| INSTRUCTIONS TO FOLLOW |
Each entry that follows is to be copied exactly, minus any pictures.

| RECORDS FOR THE TASK |
##########

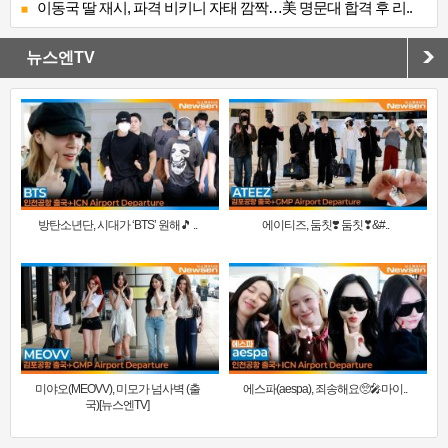
이동국 딸 재시, 파격 비키니 자태 깜짝…美 명문대 합격 후 리..
뉴스엔TV
방탄소년단, 시대가 ‘BTS’ 원해🎵 ..
에이티즈, 둠칫❣️ 둠칫❣&#..
미야오(MEOVV), 미모가 넘사벽 (출
에스파(aespa), 죄송해요🥺🎤마이..
국)[뉴스엔TV]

##########

| TASK OUTPUT |
이동국 딸 재시, 파격 비키니 자태 깜짝…美 명문대 합격 후 리..
뉴스엔TV
방탄소년단, 시대가 ‘BTS’ 원해🎵 ..
에이티즈, 둠칫❣️ 둠칫❣&#..
미야오(MEOVV), 미모가 넘사벽 (출
에스파(aespa), 죄송해요🥺🎤마이..
국)[뉴스엔TV]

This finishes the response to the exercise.